◆ **Work task**
Copy out each of the lines below word for word, keeping every character, language and line break unchanged.

◆ **Excerpted data**
* * *

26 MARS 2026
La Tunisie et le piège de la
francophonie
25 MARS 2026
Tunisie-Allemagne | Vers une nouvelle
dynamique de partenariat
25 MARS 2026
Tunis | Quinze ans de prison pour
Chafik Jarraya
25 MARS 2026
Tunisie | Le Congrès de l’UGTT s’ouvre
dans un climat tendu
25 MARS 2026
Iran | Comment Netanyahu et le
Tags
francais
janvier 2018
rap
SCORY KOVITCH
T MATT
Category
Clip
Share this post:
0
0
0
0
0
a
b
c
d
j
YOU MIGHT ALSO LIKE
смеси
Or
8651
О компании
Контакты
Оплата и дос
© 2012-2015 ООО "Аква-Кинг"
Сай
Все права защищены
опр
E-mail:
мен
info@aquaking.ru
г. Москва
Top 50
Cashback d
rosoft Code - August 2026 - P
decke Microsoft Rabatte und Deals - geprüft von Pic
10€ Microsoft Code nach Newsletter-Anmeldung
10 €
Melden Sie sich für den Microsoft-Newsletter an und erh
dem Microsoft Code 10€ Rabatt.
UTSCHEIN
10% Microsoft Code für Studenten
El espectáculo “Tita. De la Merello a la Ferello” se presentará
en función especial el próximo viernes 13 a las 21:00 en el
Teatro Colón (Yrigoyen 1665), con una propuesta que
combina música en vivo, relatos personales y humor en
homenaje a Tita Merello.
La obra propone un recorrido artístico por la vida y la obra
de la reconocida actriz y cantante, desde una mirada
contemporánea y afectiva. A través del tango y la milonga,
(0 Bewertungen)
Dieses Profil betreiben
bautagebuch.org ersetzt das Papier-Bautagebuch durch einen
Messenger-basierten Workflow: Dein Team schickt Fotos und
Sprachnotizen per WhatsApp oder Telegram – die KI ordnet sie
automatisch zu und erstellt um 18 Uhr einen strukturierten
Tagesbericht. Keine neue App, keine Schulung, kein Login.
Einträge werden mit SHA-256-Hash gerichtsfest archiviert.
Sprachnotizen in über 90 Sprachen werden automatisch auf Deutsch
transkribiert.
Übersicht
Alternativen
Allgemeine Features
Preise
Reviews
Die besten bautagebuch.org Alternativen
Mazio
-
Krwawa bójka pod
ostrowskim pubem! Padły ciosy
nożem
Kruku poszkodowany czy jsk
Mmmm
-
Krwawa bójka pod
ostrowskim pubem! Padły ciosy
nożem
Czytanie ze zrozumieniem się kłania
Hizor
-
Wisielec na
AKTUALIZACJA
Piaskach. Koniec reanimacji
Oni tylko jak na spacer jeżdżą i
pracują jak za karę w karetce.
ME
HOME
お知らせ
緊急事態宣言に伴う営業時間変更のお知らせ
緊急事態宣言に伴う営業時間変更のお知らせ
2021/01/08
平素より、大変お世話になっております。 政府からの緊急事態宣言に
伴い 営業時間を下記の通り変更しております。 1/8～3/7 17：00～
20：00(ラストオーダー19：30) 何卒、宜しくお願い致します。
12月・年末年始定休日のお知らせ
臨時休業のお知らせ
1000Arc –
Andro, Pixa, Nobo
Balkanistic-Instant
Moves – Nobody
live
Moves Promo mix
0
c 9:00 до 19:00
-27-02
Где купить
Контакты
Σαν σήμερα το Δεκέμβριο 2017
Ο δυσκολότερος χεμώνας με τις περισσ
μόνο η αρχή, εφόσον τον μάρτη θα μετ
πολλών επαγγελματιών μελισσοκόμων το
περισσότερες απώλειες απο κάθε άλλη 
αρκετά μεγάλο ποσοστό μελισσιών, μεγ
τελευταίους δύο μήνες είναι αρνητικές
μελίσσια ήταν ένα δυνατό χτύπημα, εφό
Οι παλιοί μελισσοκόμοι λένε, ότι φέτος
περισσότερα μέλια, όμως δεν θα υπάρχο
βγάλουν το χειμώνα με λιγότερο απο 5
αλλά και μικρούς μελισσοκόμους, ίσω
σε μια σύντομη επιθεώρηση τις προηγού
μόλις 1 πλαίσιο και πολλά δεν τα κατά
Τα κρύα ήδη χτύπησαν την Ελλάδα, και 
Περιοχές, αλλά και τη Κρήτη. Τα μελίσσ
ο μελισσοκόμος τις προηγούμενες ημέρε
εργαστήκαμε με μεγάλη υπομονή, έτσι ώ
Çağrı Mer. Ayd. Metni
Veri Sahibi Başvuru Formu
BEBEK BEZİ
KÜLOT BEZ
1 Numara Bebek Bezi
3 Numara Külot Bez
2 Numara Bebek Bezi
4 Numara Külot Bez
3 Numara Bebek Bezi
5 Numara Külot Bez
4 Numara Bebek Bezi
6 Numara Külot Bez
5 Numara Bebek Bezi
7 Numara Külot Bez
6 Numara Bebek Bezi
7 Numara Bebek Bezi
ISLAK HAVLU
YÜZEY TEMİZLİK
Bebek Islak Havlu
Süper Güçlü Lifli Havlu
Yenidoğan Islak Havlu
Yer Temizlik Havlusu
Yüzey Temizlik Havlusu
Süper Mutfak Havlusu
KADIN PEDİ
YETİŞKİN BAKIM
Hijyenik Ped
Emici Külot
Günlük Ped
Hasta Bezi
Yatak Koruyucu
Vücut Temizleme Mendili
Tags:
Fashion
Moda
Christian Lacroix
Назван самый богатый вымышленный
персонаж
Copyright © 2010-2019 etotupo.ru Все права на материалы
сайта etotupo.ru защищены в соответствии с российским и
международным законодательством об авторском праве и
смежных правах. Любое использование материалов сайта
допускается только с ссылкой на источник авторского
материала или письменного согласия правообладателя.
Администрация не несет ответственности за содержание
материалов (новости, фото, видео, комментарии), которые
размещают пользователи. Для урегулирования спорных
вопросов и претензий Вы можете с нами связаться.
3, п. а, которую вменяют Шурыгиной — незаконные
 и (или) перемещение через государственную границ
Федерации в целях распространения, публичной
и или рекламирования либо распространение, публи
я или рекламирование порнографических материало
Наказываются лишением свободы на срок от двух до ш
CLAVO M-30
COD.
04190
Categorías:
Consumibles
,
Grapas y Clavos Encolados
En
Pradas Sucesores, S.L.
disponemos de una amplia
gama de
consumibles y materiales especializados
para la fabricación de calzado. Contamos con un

* * *

◆ **Your response**
26 MARS 2026
La Tunisie et le piège de la
francophonie
25 MARS 2026
Tunisie-Allemagne | Vers une nouvelle
dynamique de partenariat
25 MARS 2026
Tunis | Quinze ans de prison pour
Chafik Jarraya
25 MARS 2026
Tunisie | Le Congrès de l’UGTT s’ouvre
dans un climat tendu
25 MARS 2026
Iran | Comment Netanyahu et le
Tags
francais
janvier 2018
rap
SCORY KOVITCH
T MATT
Category
Clip
Share this post:
0
0
0
0
0
a
b
c
d
j
YOU MIGHT ALSO LIKE
смеси
Or
8651
О компании
Контакты
Оплата и дос
© 2012-2015 ООО "Аква-Кинг"
Сай
Все права защищены
опр
E-mail:
мен
info@aquaking.ru
г. Москва
Top 50
Cashback d
rosoft Code - August 2026 - P
decke Microsoft Rabatte und Deals - geprüft von Pic
10€ Microsoft Code nach Newsletter-Anmeldung
10 €
Melden Sie sich für den Microsoft-Newsletter an und erh
dem Microsoft Code 10€ Rabatt.
UTSCHEIN
10% Microsoft Code für Studenten
El espectáculo “Tita. De la Merello a la Ferello” se presentará
en función especial el próximo viernes 13 a las 21:00 en el
Teatro Colón (Yrigoyen 1665), con una propuesta que
combina música en vivo, relatos personales y humor en
homenaje a Tita Merello.
La obra propone un recorrido artístico por la vida y la obra
de la reconocida actriz y cantante, desde una mirada
contemporánea y afectiva. A través del tango y la milonga,
(0 Bewertungen)
Dieses Profil betreiben
bautagebuch.org ersetzt das Papier-Bautagebuch durch einen
Messenger-basierten Workflow: Dein Team schickt Fotos und
Sprachnotizen per WhatsApp oder Telegram – die KI ordnet sie
automatisch zu und erstellt um 18 Uhr einen strukturierten
Tagesbericht. Keine neue App, keine Schulung, kein Login.
Einträge werden mit SHA-256-Hash gerichtsfest archiviert.
Sprachnotizen in über 90 Sprachen werden automatisch auf Deutsch
transkribiert.
Übersicht
Alternativen
Allgemeine Features
Preise
Reviews
Die besten bautagebuch.org Alternativen
Mazio
-
Krwawa bójka pod
ostrowskim pubem! Padły ciosy
nożem
Kruku poszkodowany czy jsk
Mmmm
-
Krwawa bójka pod
ostrowskim pubem! Padły ciosy
nożem
Czytanie ze zrozumieniem się kłania
Hizor
-
Wisielec na
AKTUALIZACJA
Piaskach. Koniec reanimacji
Oni tylko jak na spacer jeżdżą i
pracują jak za karę w karetce.
ME
HOME
お知らせ
緊急事態宣言に伴う営業時間変更のお知らせ
緊急事態宣言に伴う営業時間変更のお知らせ
2021/01/08
平素より、大変お世話になっております。 政府からの緊急事態宣言に
伴い 営業時間を下記の通り変更しております。 1/8～3/7 17：00～
20：00(ラストオーダー19：30) 何卒、宜しくお願い致します。
12月・年末年始定休日のお知らせ
臨時休業のお知らせ
1000Arc –
Andro, Pixa, Nobo
Balkanistic-Instant
Moves – Nobody
live
Moves Promo mix
0
c 9:00 до 19:00
-27-02
Где купить
Контакты
Σαν σήμερα το Δεκέμβριο 2017
Ο δυσκολότερος χεμώνας με τις περισσ
μόνο η αρχή, εφόσον τον μάρτη θα μετ
πολλών επαγγελματιών μελισσοκόμων το
περισσότερες απώλειες απο κάθε άλλη 
αρκετά μεγάλο ποσοστό μελισσιών, μεγ
τελευταίους δύο μήνες είναι αρνητικές
μελίσσια ήταν ένα δυνατό χτύπημα, εφό
Οι παλιοί μελισσοκόμοι λένε, ότι φέτος
περισσότερα μέλια, όμως δεν θα υπάρχο
βγάλουν το χειμώνα με λιγότερο απο 5
αλλά και μικρούς μελισσοκόμους, ίσω
σε μια σύντομη επιθεώρηση τις προηγού
μόλις 1 πλαίσιο και πολλά δεν τα κατά
Τα κρύα ήδη χτύπησαν την Ελλάδα, και 
Περιοχές, αλλά και τη Κρήτη. Τα μελίσσ
ο μελισσοκόμος τις προηγούμενες ημέρε
εργαστήκαμε με μεγάλη υπομονή, έτσι ώ
Çağrı Mer. Ayd. Metni
Veri Sahibi Başvuru Formu
BEBEK BEZİ
KÜLOT BEZ
1 Numara Bebek Bezi
3 Numara Külot Bez
2 Numara Bebek Bezi
4 Numara Külot Bez
3 Numara Bebek Bezi
5 Numara Külot Bez
4 Numara Bebek Bezi
6 Numara Külot Bez
5 Numara Bebek Bezi
7 Numara Külot Bez
6 Numara Bebek Bezi
7 Numara Bebek Bezi
ISLAK HAVLU
YÜZEY TEMİZLİK
Bebek Islak Havlu
Süper Güçlü Lifli Havlu
Yenidoğan Islak Havlu
Yer Temizlik Havlusu
Yüzey Temizlik Havlusu
Süper Mutfak Havlusu
KADIN PEDİ
YETİŞKİN BAKIM
Hijyenik Ped
Emici Külot
Günlük Ped
Hasta Bezi
Yatak Koruyucu
Vücut Temizleme Mendili
Tags:
Fashion
Moda
Christian Lacroix
Назван самый богатый вымышленный
персонаж
Copyright © 2010-2019 etotupo.ru Все права на материалы
сайта etotupo.ru защищены в соответствии с российским и
международным законодательством об авторском праве и
смежных правах. Любое использование материалов сайта
допускается только с ссылкой на источник авторского
материала или письменного согласия правообладателя.
Администрация не несет ответственности за содержание
материалов (новости, фото, видео, комментарии), которые
размещают пользователи. Для урегулирования спорных
вопросов и претензий Вы можете с нами связаться.
3, п. а, которую вменяют Шурыгиной — незаконные
 и (или) перемещение через государственную границ
Федерации в целях распространения, публичной
и или рекламирования либо распространение, публи
я или рекламирование порнографических материало
Наказываются лишением свободы на срок от двух до ш
CLAVO M-30
COD.
04190
Categorías:
Consumibles
,
Grapas y Clavos Encolados
En
Pradas Sucesores, S.L.
disponemos de una amplia
gama de
consumibles y materiales especializados
para la fabricación de calzado. Contamos con un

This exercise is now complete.